Togao Osamu, Hiwatashi Akio, Yamashita Koji, Kikuchi Kazufumi, Mizoguchi Masahiro, Yoshimoto Koji, Suzuki Satoshi O, Iwaki Toru, Obara Makoto, Van Cauteren Marc, Honda Hiroshi
Department of Clinical Radiology, Graduate School of Medical Science, Kyushu University, Fukuoka, Japan (O.T., A.H., K.Y., K.K., H.H.); Department of Neurosurgery, Graduate School of Medical Sciences, Kyushu University, Fukuoka, Japan (M.M., K.Y.); Department of Neuropathology, Graduate School of Medical Sciences, Kyushu University, Fukuoka, Japan (S.O.S., T.I.); Philips Electronics Japan, Tokyo, Japan (M.O., M.V.C.).
Neuro Oncol. 2016 Jan;18(1):132-41. doi: 10.1093/neuonc/nov147. Epub 2015 Aug 4.
Our aim was to assess the diagnostic performance of intravoxel incoherent motion (IVIM) MR imaging for differentiating high-grade gliomas (HGGs) from low-grade gliomas (LGGs).
Forty-five patients with diffuse glioma (age 50.9 ± 20.4 y; 26 males, 19 females) were assessed with IVIM imaging using 13 b-values (0-1000 s/mm(2)) at 3T. The perfusion fraction (f), true diffusion coefficient (D), and pseudo-diffusion coefficient (D*) were calculated by fitting the bi-exponential model. The apparent diffusion coefficient (ADC) was obtained with 2 b-values (0 and 1000 s/mm(2)). Relative cerebral blood volume was measured by the dynamic susceptibility contrast method. Two observers independently measured D, ADC, D*, and f, and these measurements were compared between the LGG group (n = 16) and the HGG group (n = 29).

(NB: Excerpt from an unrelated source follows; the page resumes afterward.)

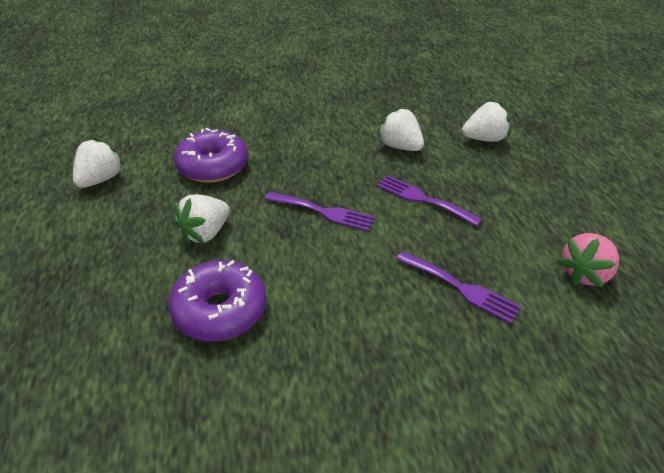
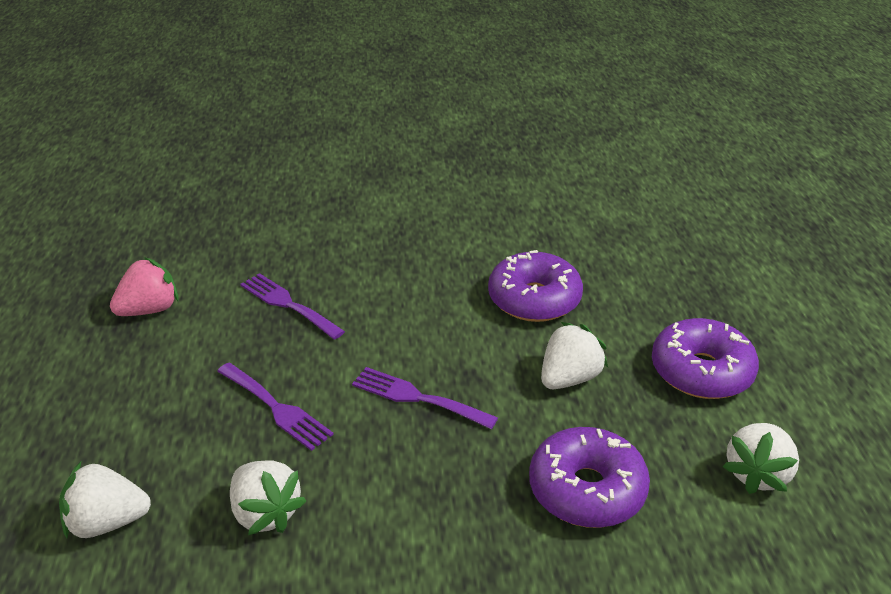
camera: 175 degrees left, 5 degrees down
(95, 245) = (701, 371): none -> purple donut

Both D (1.26 ± 0.37 mm(2)/s in LGG, 0.94 ± 0.19 mm(2)/s in HGG; P < .001) and ADC (1.28 ± 0.35 mm(2)/s in LGG, 1.03 ± 0.19 mm(2)/s in HGG; P < .01) were lower in the HGG group. D was lower than ADC in the LGG (P < .05) and HGG groups (P < .0001). D* was not different between the groups. The f-values were significantly larger in HGG (17.5 ± 6.3%) than in LGG (5.8 ± 3.8%; P < .0001) and correlated with relative cerebral blood volume (r = 0.85; P < .0001). Receiver operating characteristic analyses showed areas under curve of 0.95 with f, 0.78 with D, 0.73 with ADC, and 0.60 with D*.
IVIM imaging is useful in differentiating HGGs from LGGs.
我们的目的是评估体素内不相干运动(IVIM)磁共振成像在鉴别高级别胶质瘤(HGG)与低级别胶质瘤(LGG)方面的诊断性能。
对45例弥漫性胶质瘤患者(年龄50.9±20.4岁;男性26例,女性19例)在3T条件下使用13个b值(0 - 1000 s/mm²)进行IVIM成像评估。通过拟合双指数模型计算灌注分数(f)、真实扩散系数(D)和伪扩散系数(D*)。使用2个b值(0和1000 s/mm²)获得表观扩散系数(ADC)。通过动态磁敏感对比法测量相对脑血容量。两名观察者独立测量D、ADC、D*和f,并对LGG组(n = 16)和HGG组(n = 29)之间的这些测量值进行比较。
HGG组的D(LGG组为1.26±0.37 mm²/s,HGG组为0.94±0.19 mm²/s;P <.001)和ADC(LGG组为1.28±0.35 mm²/s,HGG组为1.03±0.19 mm²/s;P <.01)均较低。在LGG组(P <.05)和HGG组(P <.0001)中,D均低于ADC。两组之间D无差异。HGG组的f值(17.5±6.3%)显著高于LGG组(5.8±3.8%;P <.0001),且与相对脑血容量相关(r = 0.85;P <.0001)。受试者操作特征分析显示,f的曲线下面积为0.95,D为0.78,ADC为0.73,D为0.60。
IVIM成像有助于鉴别HGG与LGG。